Dataset extract:
════════
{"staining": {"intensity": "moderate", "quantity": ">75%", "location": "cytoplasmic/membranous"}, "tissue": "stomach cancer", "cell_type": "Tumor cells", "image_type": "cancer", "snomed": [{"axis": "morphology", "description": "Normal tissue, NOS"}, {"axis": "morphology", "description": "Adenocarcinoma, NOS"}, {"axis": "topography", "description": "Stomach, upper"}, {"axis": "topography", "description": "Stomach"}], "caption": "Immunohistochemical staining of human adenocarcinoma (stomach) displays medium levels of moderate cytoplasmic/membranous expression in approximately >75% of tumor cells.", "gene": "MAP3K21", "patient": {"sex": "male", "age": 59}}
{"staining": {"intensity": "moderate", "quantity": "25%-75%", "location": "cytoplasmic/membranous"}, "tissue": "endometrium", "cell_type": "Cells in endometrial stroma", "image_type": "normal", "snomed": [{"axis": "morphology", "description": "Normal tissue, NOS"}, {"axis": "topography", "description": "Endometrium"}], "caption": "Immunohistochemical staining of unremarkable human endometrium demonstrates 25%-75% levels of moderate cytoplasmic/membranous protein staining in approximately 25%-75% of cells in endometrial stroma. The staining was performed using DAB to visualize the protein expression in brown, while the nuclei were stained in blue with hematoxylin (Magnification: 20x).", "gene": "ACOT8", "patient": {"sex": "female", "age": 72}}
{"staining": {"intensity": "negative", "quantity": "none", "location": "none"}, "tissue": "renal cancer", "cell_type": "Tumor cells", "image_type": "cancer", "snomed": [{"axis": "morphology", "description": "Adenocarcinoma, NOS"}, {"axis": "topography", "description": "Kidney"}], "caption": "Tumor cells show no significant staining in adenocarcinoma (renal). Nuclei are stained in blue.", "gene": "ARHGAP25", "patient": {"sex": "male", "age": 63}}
════════
All the lines above need to be retyped exactly, with nothing left out.

Reply to the exercise:
{"staining": {"intensity": "moderate", "quantity": ">75%", "location": "cytoplasmic/membranous"}, "tissue": "stomach cancer", "cell_type": "Tumor cells", "image_type": "cancer", "snomed": [{"axis": "morphology", "description": "Normal tissue, NOS"}, {"axis": "morphology", "description": "Adenocarcinoma, NOS"}, {"axis": "topography", "description": "Stomach, upper"}, {"axis": "topography", "description": "Stomach"}], "caption": "Immunohistochemical staining of human adenocarcinoma (stomach) displays medium levels of moderate cytoplasmic/membranous expression in approximately >75% of tumor cells.", "gene": "MAP3K21", "patient": {"sex": "male", "age": 59}}
{"staining": {"intensity": "moderate", "quantity": "25%-75%", "location": "cytoplasmic/membranous"}, "tissue": "endometrium", "cell_type": "Cells in endometrial stroma", "image_type": "normal", "snomed": [{"axis": "morphology", "description": "Normal tissue, NOS"}, {"axis": "topography", "description": "Endometrium"}], "caption": "Immunohistochemical staining of unremarkable human endometrium demonstrates 25%-75% levels of moderate cytoplasmic/membranous protein staining in approximately 25%-75% of cells in endometrial stroma. The staining was performed using DAB to visualize the protein expression in brown, while the nuclei were stained in blue with hematoxylin (Magnification: 20x).", "gene": "ACOT8", "patient": {"sex": "female", "age": 72}}
{"staining": {"intensity": "negative", "quantity": "none", "location": "none"}, "tissue": "renal cancer", "cell_type": "Tumor cells", "image_type": "cancer", "snomed": [{"axis": "morphology", "description": "Adenocarcinoma, NOS"}, {"axis": "topography", "description": "Kidney"}], "caption": "Tumor cells show no significant staining in adenocarcinoma (renal). Nuclei are stained in blue.", "gene": "ARHGAP25", "patient": {"sex": "male", "age": 63}}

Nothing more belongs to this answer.